▸ Required actions:
1 > In the highboy appraisal transcript, what kind of wood does the appraiser say the high chest is made of?
2 > Write a continuation of the highboy appraisal transcript, picking up after its final line.

Appraisal Video: (4:28)
GUEST: My mother inherited them from her father, who got them from his father. So it goes back, as far as I know, to my great-grandfather.
APPRAISER: Let's start with this high chest-- the highboy. What you brought in is a nice, probably circa 1740 to 1770 or so, highboy-- a flattop model. I know you know what's hidden right here, right?
GUEST: And I figured you did, too.
APPRAISER: I figured it out. But, you know, that document drawer-- or little cornice drawer... Now, a really smart burglar would know that was there-- know the money was there.
GUEST: They weren't fooling anybody, then.
APPRAISER: They weren't fooling anybody. It's made of birchwood, which we do see in New England. So it's made in two sections. You have these nice, molded drawers, right? With the original-looking brass-- Queen Anne brasses. And then you have this bottom section with a beautiful carved fan. That's a real nice touch. And it would have cost a little extra in the 1740s. And then this nice, arched valance here, where there would have been a little, probably a drop at one time, and then the legs. Now, these are actually added on. They've been spliced in. And do you see that split? And you see it's on every single one, and there are two pins on each side attaching it. So, at some point, the legs rotted or they snapped, and some family member of yours worked on it, which is okay. It would have had a probably a more of an "S" curve. See how these are a little bit straight-looking? So that's something that does affect value. The piece is worth, in a shop, with the spliced legs, probably about $1,200 to $1,500, okay? If it didn't have the spliced legs, the legs would be curvier. Because of the old finish and the original brasses, it would probably be, like, $12,000 to $15,000. There's a major difference there.

▸ Exercise data:
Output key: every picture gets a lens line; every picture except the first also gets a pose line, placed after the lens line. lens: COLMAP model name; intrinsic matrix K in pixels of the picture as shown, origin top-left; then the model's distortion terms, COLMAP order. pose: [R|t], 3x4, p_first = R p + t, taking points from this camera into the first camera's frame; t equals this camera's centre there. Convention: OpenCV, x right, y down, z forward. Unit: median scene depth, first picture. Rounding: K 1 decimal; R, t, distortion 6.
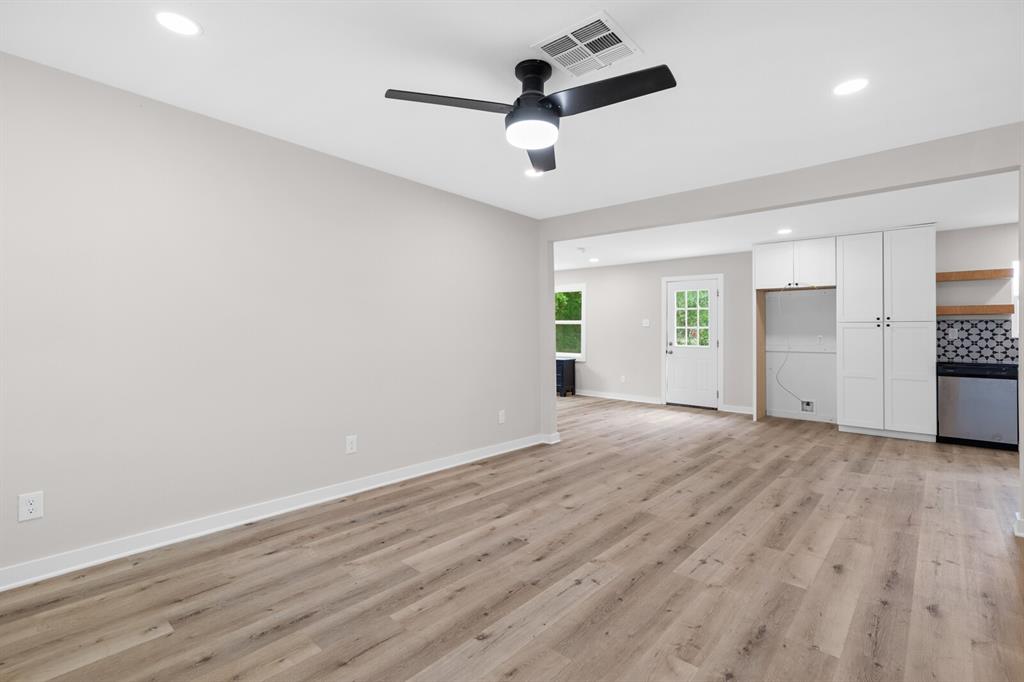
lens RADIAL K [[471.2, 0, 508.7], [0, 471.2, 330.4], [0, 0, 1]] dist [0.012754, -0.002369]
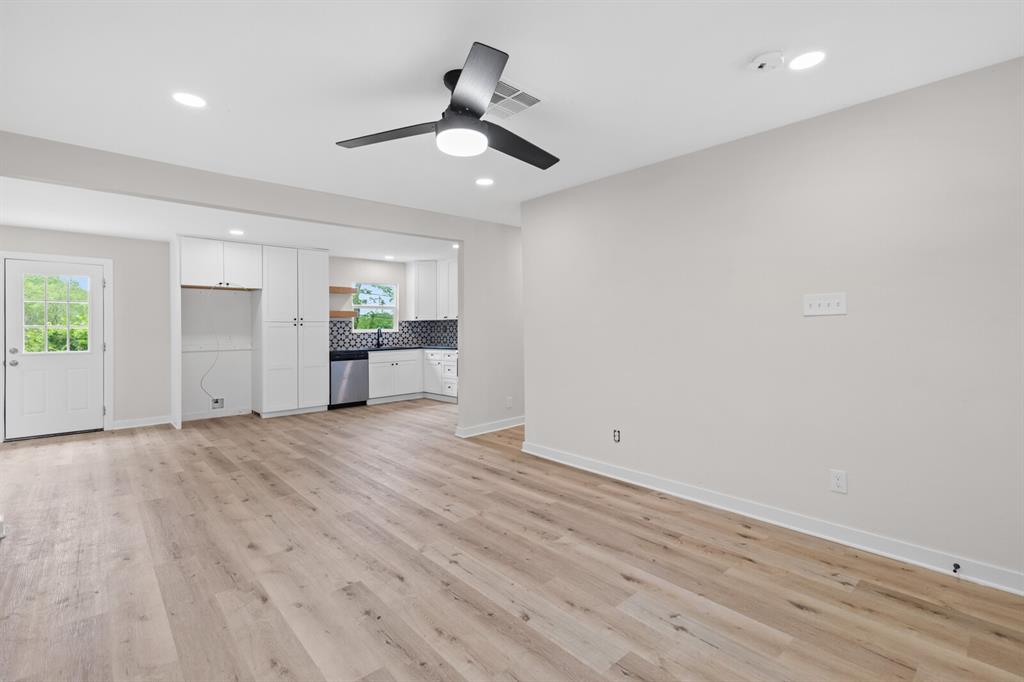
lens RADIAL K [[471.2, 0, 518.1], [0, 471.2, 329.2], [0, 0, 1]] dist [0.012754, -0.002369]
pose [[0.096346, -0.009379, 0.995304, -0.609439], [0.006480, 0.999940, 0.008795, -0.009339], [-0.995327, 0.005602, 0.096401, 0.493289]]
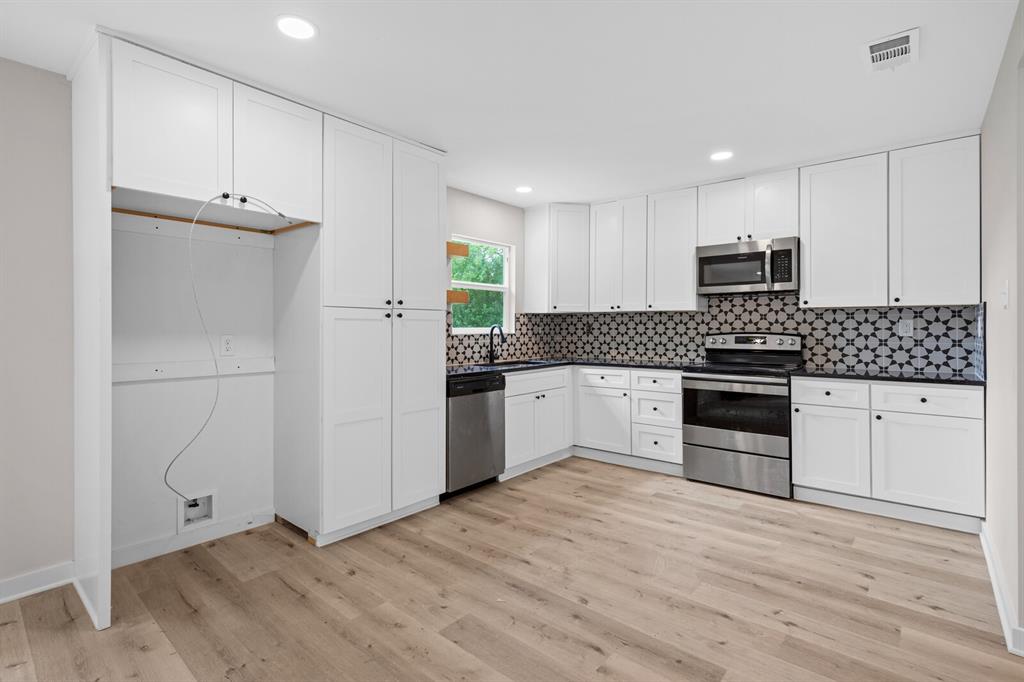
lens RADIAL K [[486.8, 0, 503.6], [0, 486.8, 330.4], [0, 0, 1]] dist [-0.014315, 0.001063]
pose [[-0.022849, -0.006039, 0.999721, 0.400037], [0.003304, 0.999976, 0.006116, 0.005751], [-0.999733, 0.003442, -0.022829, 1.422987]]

--

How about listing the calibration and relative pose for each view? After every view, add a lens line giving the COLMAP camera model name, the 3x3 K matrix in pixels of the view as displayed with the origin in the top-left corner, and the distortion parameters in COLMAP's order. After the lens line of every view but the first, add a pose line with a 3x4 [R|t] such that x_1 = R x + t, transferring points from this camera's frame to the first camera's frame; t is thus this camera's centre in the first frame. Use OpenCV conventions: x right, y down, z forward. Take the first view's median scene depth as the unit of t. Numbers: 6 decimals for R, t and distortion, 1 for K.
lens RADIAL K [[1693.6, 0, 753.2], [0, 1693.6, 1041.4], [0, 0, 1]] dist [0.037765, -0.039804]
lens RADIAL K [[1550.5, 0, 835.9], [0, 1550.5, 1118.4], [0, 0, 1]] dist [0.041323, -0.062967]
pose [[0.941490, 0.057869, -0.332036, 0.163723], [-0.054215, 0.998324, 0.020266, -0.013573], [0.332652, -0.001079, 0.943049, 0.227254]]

▸ Expected results:
1 > Birchwood.

2 >
GUEST: There's a big difference.
APPRAISER: I know. It is. I know. But you know something? Come on over here.
APPRAISER: Now, this piece. What would you like to know on this?
GUEST: Well, at first, my mother thought they were matched, because of the shell design.
APPRAISER: Because of the shell. Right. We can see the claw legs make it a completely different piece.
GUEST: This piece was with my grandfather, and it was left over from his father's home, which... which it burned down. But these pieces were in the servants' quarters, so they survived.
APPRAISER: So they survived. Now, you have a piece, looking at it from here, that does appear a little too wide, and this skirt is very extreme, and it's not a typical skirt for Connecticut. And these are basically more Philadelphia-shaped feet, claw-and-ball feet, for a piece that is supposed to be made up in Connecticut. The interesting thing is you have the original engraved brasses on the drawers. I mean, those are 1720 to 1740, original engraved brasses. If you look at these drawers, it basically looks like a birchwood, and secondary wood is poplar, which is typical of Connecticut, and nice 1740s nails. Really, really nice. Absolutely original. Look at these big, chunky dovetails. They were used in heavy stock. They couldn't cut it really thin. They were working up in the country, up in Connecticut, so it's typical-- all typical-- of Connecticut. These drawers-- they're all absolutely right. The shell-carved drawer-- absolutely, absolutely, right. And that really is the soul of the piece-- these drawers. Okay? Now I'm going to show you something around the back. That's the original back right there. You see this paint coming up here? Somebody just got a brush dry, or decorated the back. But look over here, Terry. You see those marks? I don't know if you do any woodwork.
GUEST: Oh, yeah.
APPRAISER: Those tool marks are chatter marks from a machine saw-- from an electric saw. So this piece, you have some old parts, like the drawers and the backboard, but... And I'm going to ask Ron to run in here and help me flip this over. Thank you, Ron. That's my buddy Ron. The skirt here has machine tool marks. You can also see some machining over here from an electric tool. So we know that none of this is original. If we look down at the inside of the piece, Terry, that leg that you saw-- you see that color difference?
GUEST: Oh, yes.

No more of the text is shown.